Verilen Metin:
---*---
Sıcak paranın boyutları ile ilgili Merkez Bankası'nın (MB) gerçeği umursamayan değerlendirmesiyse, sorunun vahametini artırmış bulunuyor. Merkez Bankası Başkanı'nın 14 milyar dolar olarak açıkladığı ve medyada yaygınlaştırılan bu sıcak parayı hafife alma aymazlığına dikkat çekilmelidir.
Sıcak para, MB Başkanı'nın iddia ettiği ve TBMM'ye sunduğu gibi 14 milyar dolar mı, yoksa bir tanıma göre 38, başka bir tanıma göre de 49 milyar dolar mıdır? Anlaşılacağı gibi sıcak paranın miktarı ile ilgili algılama ve bunu bir sorun olarak görüp görmeme konusunda büyük bir fark vardır.
Sıcak para, özü itibariyle, mali piyasalarda kırılganlıklar yaratan unsurlar içermektedir ve zaman içinde ekonomide yeni risklerin doğmasına zemin hazırlamaktadır. Söz konusu kırılganlıkların en önemli göstergeleriniyse, artan dış ticaret ve cari işlemleri açıklarıyla, kısa vadeli dış borçların merkez bankası döviz rezervleri karşısındaki yükselen oranları oluşturmaktadır.
---*---
İncelenen Veriler:
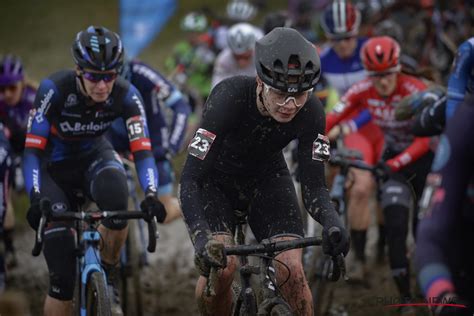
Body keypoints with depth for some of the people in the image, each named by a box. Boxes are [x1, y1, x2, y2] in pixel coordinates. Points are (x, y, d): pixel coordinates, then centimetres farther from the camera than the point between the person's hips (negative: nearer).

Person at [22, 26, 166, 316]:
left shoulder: (126, 95, -24)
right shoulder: (54, 90, -30)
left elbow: (142, 151, -28)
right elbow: (33, 149, -29)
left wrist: (151, 195, -46)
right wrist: (36, 199, -43)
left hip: (94, 156, 1)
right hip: (55, 165, -1)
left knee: (114, 192, -37)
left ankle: (108, 279, -15)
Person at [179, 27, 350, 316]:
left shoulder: (311, 112, -27)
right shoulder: (229, 98, -36)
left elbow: (314, 187, -21)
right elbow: (190, 179, -37)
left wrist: (333, 224, -43)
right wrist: (201, 238, -53)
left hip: (266, 178, 2)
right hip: (215, 179, -2)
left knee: (291, 270, -18)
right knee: (221, 265, -25)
---*---
Yapılacak İşler:
1 - Sıcak para metnine göre sıcak paranın miktarını algılamada neden büyük bir fark bulunduğunu açıklayın.
2 - Aşağıdaki ifadelerin sıcak para metniyle uyuşup uyuşmadığını belirtin. Her biri için evet ya da hayır deyin ve metinden belirleyici sözcükleri aynen aktarın.
(a) Merkez Bankası Başkanı sıcak parayı 14 milyar dolar olarak açıklamıştır.
(b) Sıcak para mali piyasalarda istikrar sağlar.
(c) Kırılganlığın göstergelerinden biri, kısa vadeli dış borçların döviz rezervlerine oranının yükselmesidir.
3 - Sıcak para metnini son cümlesinden sonra sürdürün.

Görev Yanıtları:
1 - Merkez Bankası Başkanı sıcak parayı 14 milyar dolar olarak açıklamış ve bu rakamı TBMM'ye sunmuştur. Oysa bir tanıma göre bu miktar 38, başka bir tanıma göre de 49 milyar dolardır. Rakamlar arasındaki bu ayrım, miktarın algılanmasında ve sıcak paranın bir sorun olarak görülüp görülmemesinde büyük bir fark doğurmaktadır.

2 -
(a) Evet: "Merkez Bankası Başkanı'nın 14 milyar dolar olarak açıkladığı"
(b) Hayır: "mali piyasalarda kırılganlıklar yaratan unsurlar içermektedir"
(c) Evet: "kısa vadeli dış borçların merkez bankası döviz rezervleri karşısındaki yükselen oranları"

3 -
2001'den bu yana kısa vadeli dış borç stoku neredeyse iki misline ulaşmış, Merkez Bankası'nın döviz rezervlerine oranı olarak da tekrar yükselme eğilimine girmiştir. 2001 sonunda yüzde 60.7 düzeyinde olan bu oran, 2004 sonu itibariyle 20 puan yükselerek yüzde 81'e çıkmıştır. Bu oranın yüksekliği uluslararası spekülatörler tarafından önemli bir kırılganlık göstergesi olarak kabul edilmektedir.
Türkiye, son üç yıldır, uluslararası finans piyasalarında giderek artan hacimlerde kısa vadeli dış borç biriktiren bir ekonomi görünümündedir. Sürekli olarak yüksek finansal arbitraj getirisi ile uyarılan sıcak para akımları, ulusal mali piyasaların kırılganlığını artırmakta ve ulusal ekonomi için potansiyel istikrarsızlık unsurlarını beslemektedir.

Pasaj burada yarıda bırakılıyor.